Instructions to follow:
Working through the lines below, return each one that holds "wrist".

(Collected data)

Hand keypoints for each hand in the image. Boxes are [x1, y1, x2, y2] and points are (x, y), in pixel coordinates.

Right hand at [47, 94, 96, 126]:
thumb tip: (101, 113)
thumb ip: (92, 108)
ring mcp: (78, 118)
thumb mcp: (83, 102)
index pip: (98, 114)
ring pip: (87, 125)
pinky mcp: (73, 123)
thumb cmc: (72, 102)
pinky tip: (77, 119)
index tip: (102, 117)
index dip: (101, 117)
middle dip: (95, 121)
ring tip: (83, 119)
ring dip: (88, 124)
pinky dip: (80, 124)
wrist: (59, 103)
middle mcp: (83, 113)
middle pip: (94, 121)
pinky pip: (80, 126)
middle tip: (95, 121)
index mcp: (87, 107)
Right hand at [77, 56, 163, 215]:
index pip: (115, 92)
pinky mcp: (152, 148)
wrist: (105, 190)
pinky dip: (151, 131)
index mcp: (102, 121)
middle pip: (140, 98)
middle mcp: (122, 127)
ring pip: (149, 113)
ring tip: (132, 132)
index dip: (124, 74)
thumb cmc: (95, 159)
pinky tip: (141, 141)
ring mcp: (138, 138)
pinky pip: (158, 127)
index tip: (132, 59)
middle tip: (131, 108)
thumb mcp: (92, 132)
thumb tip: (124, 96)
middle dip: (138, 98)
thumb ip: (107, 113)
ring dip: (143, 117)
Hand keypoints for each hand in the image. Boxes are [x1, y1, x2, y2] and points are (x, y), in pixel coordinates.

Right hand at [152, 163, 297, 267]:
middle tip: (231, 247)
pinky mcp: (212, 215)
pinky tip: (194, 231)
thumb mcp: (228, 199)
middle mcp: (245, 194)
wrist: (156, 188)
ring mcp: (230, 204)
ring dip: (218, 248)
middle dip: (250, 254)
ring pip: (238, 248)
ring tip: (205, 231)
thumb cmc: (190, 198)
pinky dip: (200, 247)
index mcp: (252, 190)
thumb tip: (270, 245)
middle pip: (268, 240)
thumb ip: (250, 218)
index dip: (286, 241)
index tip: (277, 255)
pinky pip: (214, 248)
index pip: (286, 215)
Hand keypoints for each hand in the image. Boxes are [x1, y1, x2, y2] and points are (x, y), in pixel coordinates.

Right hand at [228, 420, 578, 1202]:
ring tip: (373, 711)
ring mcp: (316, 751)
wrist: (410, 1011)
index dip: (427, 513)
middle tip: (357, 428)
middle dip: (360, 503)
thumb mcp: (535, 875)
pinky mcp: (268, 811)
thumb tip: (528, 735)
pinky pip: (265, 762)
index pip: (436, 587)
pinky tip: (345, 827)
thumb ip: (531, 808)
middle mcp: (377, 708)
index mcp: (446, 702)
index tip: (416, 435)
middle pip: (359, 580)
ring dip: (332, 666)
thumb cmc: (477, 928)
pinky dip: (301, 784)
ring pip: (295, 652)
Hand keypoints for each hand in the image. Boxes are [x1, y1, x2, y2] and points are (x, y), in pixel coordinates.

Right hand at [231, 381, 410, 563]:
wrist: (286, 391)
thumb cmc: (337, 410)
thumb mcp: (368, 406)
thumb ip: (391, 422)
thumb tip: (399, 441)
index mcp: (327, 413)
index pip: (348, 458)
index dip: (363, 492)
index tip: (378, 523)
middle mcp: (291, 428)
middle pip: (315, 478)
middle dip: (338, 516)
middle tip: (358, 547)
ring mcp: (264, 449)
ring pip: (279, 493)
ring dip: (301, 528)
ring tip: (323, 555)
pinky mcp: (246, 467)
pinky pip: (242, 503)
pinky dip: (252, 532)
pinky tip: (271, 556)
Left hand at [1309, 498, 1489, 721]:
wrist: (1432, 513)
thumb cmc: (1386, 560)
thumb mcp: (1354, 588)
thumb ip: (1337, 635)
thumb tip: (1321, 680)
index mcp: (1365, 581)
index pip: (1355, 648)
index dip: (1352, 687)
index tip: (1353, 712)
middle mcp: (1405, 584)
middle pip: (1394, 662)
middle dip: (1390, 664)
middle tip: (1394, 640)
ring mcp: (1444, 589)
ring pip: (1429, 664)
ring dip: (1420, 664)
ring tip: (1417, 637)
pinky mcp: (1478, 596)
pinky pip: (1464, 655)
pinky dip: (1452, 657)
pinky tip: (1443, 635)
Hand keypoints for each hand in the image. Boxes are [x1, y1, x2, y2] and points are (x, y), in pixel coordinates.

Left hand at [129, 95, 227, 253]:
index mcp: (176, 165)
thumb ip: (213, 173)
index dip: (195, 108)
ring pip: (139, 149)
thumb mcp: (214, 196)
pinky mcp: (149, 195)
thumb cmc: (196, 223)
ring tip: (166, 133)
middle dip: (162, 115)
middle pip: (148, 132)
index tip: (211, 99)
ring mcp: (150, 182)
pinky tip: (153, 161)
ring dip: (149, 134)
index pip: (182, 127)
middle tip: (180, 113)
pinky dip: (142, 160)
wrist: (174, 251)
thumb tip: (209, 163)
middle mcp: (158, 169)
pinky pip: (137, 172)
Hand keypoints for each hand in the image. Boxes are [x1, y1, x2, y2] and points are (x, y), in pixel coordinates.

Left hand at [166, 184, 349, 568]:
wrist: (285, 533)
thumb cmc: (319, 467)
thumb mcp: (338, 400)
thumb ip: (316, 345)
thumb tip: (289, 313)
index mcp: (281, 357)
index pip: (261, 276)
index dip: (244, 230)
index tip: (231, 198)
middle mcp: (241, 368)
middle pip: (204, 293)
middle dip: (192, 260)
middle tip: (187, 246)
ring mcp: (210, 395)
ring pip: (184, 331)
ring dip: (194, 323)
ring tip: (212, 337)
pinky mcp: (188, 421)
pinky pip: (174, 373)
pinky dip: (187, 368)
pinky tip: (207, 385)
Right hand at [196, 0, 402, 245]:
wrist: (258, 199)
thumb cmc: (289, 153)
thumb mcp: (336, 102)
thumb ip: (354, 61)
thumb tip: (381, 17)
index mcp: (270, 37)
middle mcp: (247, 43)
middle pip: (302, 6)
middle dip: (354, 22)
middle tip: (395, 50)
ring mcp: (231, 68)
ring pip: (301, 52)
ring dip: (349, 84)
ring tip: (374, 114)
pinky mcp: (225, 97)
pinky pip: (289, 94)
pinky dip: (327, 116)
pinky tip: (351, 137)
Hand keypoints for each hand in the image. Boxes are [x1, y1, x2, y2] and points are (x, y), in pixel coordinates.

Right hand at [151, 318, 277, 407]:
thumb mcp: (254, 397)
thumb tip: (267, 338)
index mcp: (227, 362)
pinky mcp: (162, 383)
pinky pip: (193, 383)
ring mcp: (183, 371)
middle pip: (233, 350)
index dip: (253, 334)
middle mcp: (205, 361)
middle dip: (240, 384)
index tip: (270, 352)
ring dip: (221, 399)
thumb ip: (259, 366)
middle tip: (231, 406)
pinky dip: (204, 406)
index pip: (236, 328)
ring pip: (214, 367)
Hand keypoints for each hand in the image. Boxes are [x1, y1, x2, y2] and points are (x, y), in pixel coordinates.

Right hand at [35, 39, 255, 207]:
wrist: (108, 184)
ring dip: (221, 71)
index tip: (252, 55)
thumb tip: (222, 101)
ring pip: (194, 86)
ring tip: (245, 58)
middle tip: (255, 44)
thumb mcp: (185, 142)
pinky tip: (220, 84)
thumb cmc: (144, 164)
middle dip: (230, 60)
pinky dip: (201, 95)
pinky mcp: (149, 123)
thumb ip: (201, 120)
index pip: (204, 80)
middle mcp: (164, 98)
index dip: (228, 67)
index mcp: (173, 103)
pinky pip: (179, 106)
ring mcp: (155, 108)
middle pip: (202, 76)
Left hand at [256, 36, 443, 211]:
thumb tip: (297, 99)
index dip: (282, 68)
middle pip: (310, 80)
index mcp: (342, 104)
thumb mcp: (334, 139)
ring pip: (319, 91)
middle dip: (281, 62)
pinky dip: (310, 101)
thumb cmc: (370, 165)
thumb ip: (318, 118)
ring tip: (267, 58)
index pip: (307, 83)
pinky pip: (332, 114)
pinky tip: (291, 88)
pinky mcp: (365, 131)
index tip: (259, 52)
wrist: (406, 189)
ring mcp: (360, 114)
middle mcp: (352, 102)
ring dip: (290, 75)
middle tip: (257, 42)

Task output:
wrist: (59, 103)
wrist: (105, 190)
wrist: (156, 188)
wrist: (410, 1011)
wrist: (286, 391)
wrist: (1432, 513)
wrist: (174, 251)
wrist: (285, 533)
wrist: (258, 199)
wrist: (108, 184)
wrist: (406, 189)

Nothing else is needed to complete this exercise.